The Last Barrier Falls

I attended the public service commission meeting this morning and the good news couldn’t be better: Lafayette’s plan got the go ahead 5-0. This was the last major, official hurdle and with that out of the way there is no further barrier to selling the bonds and beginning to build. Lafayette will have her new utility.

There were two relatively minor amendments, one procedural–LUS agreed to an audit schedule that might come as often as yearly, and one more substantial–LUS will definitely pay “imputed taxes” each year. While this is a good bit less onerous than being required to pay a full measure of the traditional In Lieu of Taxes, it does reduce flexibility and it does increase real costs but apparently not enough to seriously perturb LUS.

The real story of the morning was the strange behavior of the legislative auditor Steve Theriot. The legislative auditor’s office, which fell into disrepute—at least among legislators—for what was regarded as an overweening arrogance of Dan Kyle, appears to have spawned another of the same ilk in Theriot. The state auditor is involved because it is charged by the (un)Fair Competition Act with enforcing regulations in Lafayette concerning internet and cable because the PSC does have authority to regulate those functions–in fact the state, except for Lafayette’s LUS, does not regulate these functions at all. The legislatures auditor’s insistence on an equal playing field sounds odd coming out of his mouth since he is not charging in to insist that “legislative intent” as to an equal playing field would require him to equally regulate BellSouth and Cox. Instead he believes that “legislative intent” compels him to insist the PSC impose new taxes on LUS. His level playing field only tilts in the direction of the incumbent corporations.

Theriot wanted to make sure that the imputed taxes that LUS had already agreed to pay and that the commission staff insisted that they had the power to compel should be written into law by explicit regulations. The problem with his position is, as was repeatedly pointed out by the commission and its staff, that the law passed by the legislature does not authorize a tax and the commission does not have the power to impose one. Theriot, who occupied the witness table long after it became clear that the commission wanted to get on with the vote, (he continued to repeat his position for at least fifteen minutes after commissioner Fields called for a vote) alternately threatened and complained that his opinions had not been sufficiently taken into account by the commission’s staff. He blustered that if the commission did not regulate as he wanted he would be forced to write “procedures” of his own to take care of it.

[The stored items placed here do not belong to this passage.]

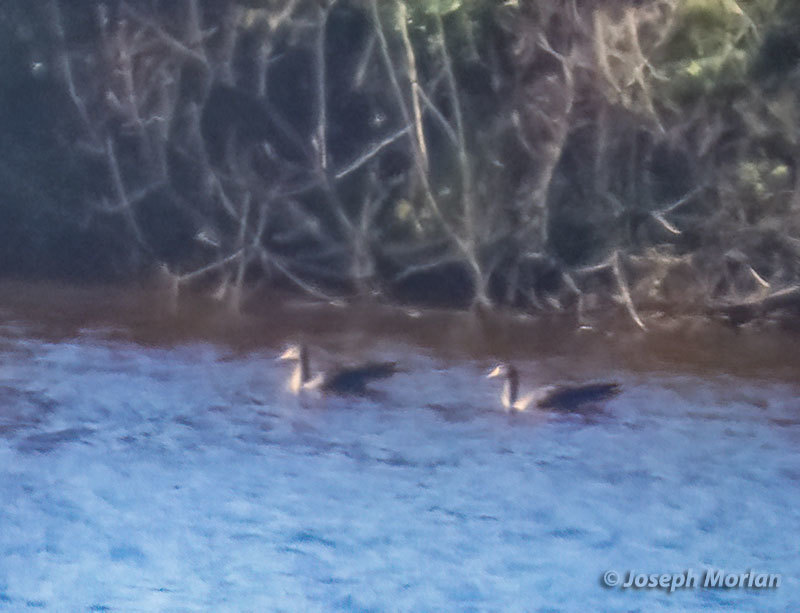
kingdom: Animalia
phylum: Chordata
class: Aves
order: Anseriformes
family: Anatidae
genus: Anser
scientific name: Anser albifrons
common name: Greater white-fronted goose
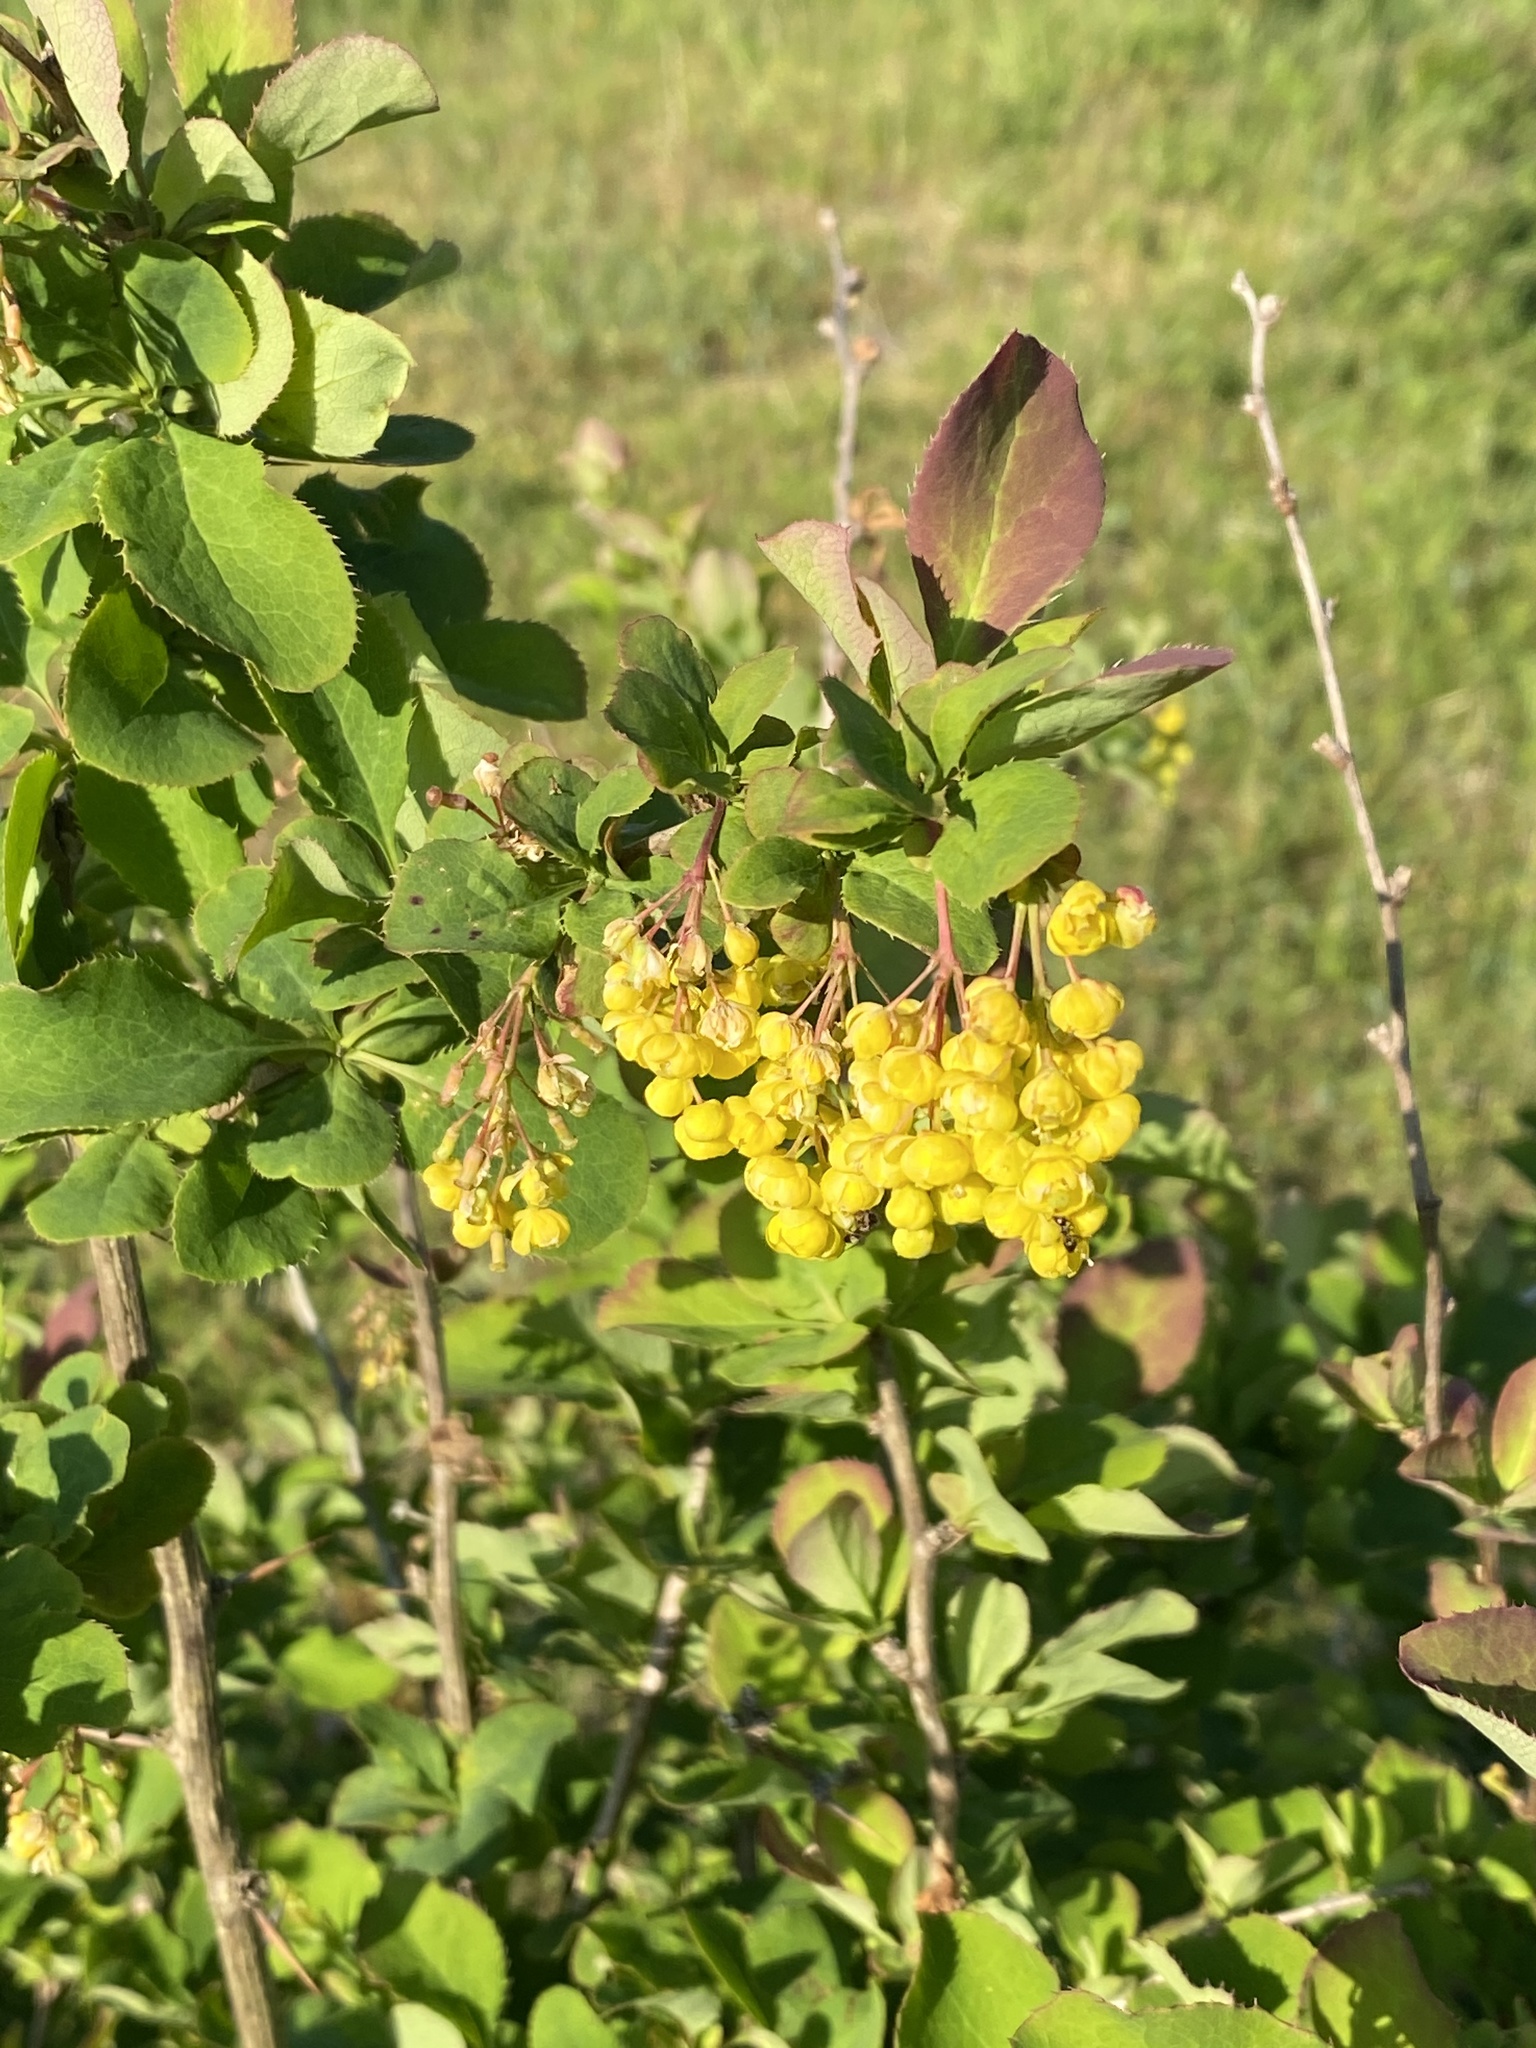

Eventually an exasperated commissioner told him that the commission’s staff did not feel they were ignoring his suggestions. Instead they believed he was simply “overreaching” his authority by attempting to make the law say something it very clearly avoids saying: that imputed taxes were meant to do anything other than raise the cost charged customers. (Which, I must say, is obnoxious enough a law for the state to have passed.) At no point does the law suggest that those taxes “shall be” collected by the local government, only that they “may be.” They finally told him to go to the legislature and suggest that they “tighten up” the law. Theriot didn’t appear eager to do so for a reason that is obvious on reflection and probably is the reason why the incumbents did not press for such a law in the first place: it would require a 2/3 vote of the legislature and require that the state intervene to impose a tax on a governmental body that it would impose on no other entity and then to force the local city government to receive it whether or not they wanted it. That is too crazy even for the Louisiana legislature and such a provision would surely have killed the initial law had it been included.

In an index of just how surreal the conversation became one commissioner suggested imposing fines equal to the Theriot’s tax and wanted to know if the fines could be directed to the Lafayette Consolidated Government (LCG). –The answer: No, of course not. At another moment the audience, crowded with Lafayette supporters started calling out that the law didn’t say what Theriot said it did (accurately, and to Theriot’s obvious irritation). But the oddest moment came when Theriot suggested to a room full of Louisianaians in the aftermath of Katrina that he thought maybe the Feds should get some of the imputed taxes and that not all of it should go to the LCG. He swallowed that one pretty quickly but nothing could be better evidence of just how out of touch Theriot is…if he wants to make law he should run for the legislature.

The confusions this law evokes are a direct result of the fact that the law is bad law, written to serve corporate interests and awkwardly inserts the state apparatus in areas of governance where the state has no logical role. The wisdom of earlier legislatures in making the judgment that state should take its hands off the actions local governments pursue to fulfill local needs has been confirmed by the distateful mess in which this law has resulted. The hands off model worked well in the provision of local electric utilities and that should be the model followed with this new municipal utility.

What motivated Theriot to court the ire of the commission and the people is very unclear. Certianly nobody but the incumbent monopolies benefit. But clearly those that are concerned to support Lafayette should add Theriot to the list of state officials that bear watching. It is evident that some part of the first round of confusing and contradictory rules was due to Theriot’s insistence and not to confusion on the part of the commission’s staff.

Regardless, the road is open. We should all celebrate.